Há dias em que ando na rua de olhos baixos
para que ninguém desconfie, ninguém perceba
que passei a noite inteira chorando.
Estou no cinema vendo fita de Hoot Gibson,
de repente ouço a voz de uma viola…
saio desanimado.
Ah, ser filho de fazendeiro!
À beira do São Francisco, do Paraíba ou de quaquer córrego vagabundo,
é sempre a mesma sen-si-bi-li-da-de

E a gente viajando na pátria sente saudades da pátria.
Aquela casa de nove andares comerciais
é muito interessante.
A casa colonial da fazenda também era…
no elevador penso na roça,
na roça penso no elevador.

Quem me fez assim foi minha gente e minha terra
e eu gosto bem de ter nascido com essa tara.
Para mim, de todas as burrices, a maior é suspirar pela Europa
A Europa é uma cidade muito velha onde só fazem caso de dinheiro
e tem umas atrizes de pernas adjetivas que passam a perna na gente.
O francês, o italiano, o judeu falam uma língua de farrapos.
Aqui ao menos a gente sabe que tudo é uma canalha só,
lê seu jornal, mete a língua no governo,
queixa-se da vida (a vida está tão cara)
e no fim dá certo.

Se meu verso não deu certo, foi seu ouvido que entortou.
Eu não disse ao senhor que não sou senão poeta?

(DRUMMOND, Explicação.
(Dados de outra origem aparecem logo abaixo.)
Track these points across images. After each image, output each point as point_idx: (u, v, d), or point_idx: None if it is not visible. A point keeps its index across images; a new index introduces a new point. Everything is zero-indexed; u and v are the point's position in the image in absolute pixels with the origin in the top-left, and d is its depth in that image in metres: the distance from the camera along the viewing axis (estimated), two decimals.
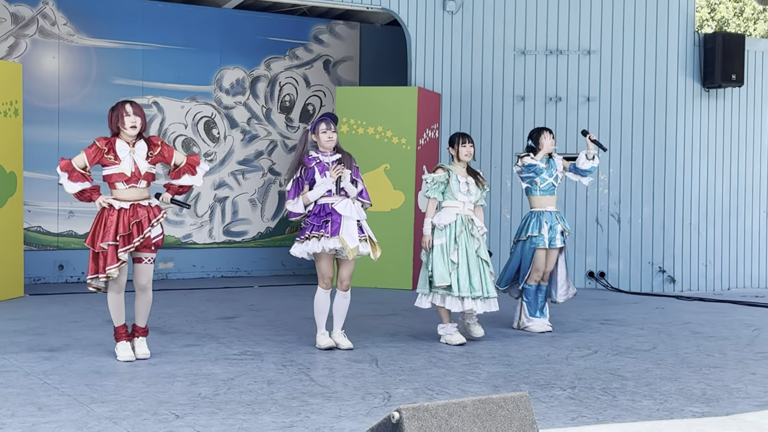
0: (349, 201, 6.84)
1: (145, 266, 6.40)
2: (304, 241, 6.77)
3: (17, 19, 10.75)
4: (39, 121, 10.82)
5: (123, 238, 6.19)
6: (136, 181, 6.28)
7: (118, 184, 6.27)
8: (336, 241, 6.72)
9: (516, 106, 11.63)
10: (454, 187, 7.31)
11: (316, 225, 6.76)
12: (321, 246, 6.72)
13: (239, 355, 6.65)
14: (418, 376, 6.04)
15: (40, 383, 5.61)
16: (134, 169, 6.26)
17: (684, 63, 11.44)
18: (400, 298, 9.98)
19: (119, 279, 6.30)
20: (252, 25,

In: Alguma Poesia – 1915. Grifo nosso)

Nesses termos, o poeta mineiro demonstra apreender a realidade na perspectiva do objeto que escapa, como se quebrasse a própria possibilidade do fazer poético na bênção e na maldição de fazer parte do mundo moderno. Assim, indivíduo e mundo se flexionam constantemente, dando pistas da posição desse eu-poético frente a esse novo mundo: deslocado, inadequado, anacrônico, que carrega desde seu primeiro verso a profecia gauche (“Quando nasci, um anjo torto desses que vivem na sombra disse: Vai, Carlos! Ser gauche na vida.), mas que se força a esse espaço fronteiriço na postura de reconhecer-se enquanto falta ou sobra, como inclusão excludente, fazendo que essa poesia se insurja contra a “grande máquina” que coisifica pessoas e relações, mas também contra as palavras, colocando-se como uma arte anárquica que subverte o seu sentido. Desse modo, é como se essa procura pela poesia não se afastasse da procura do mundo, em que Drummond se coloca como condenado: ainda bem.

Este texto foi concebido como trabalho final para a disciplina Borges e Drummond, ministrada pelo prof. Roberto Said da Faculdade de Letras da UFMG.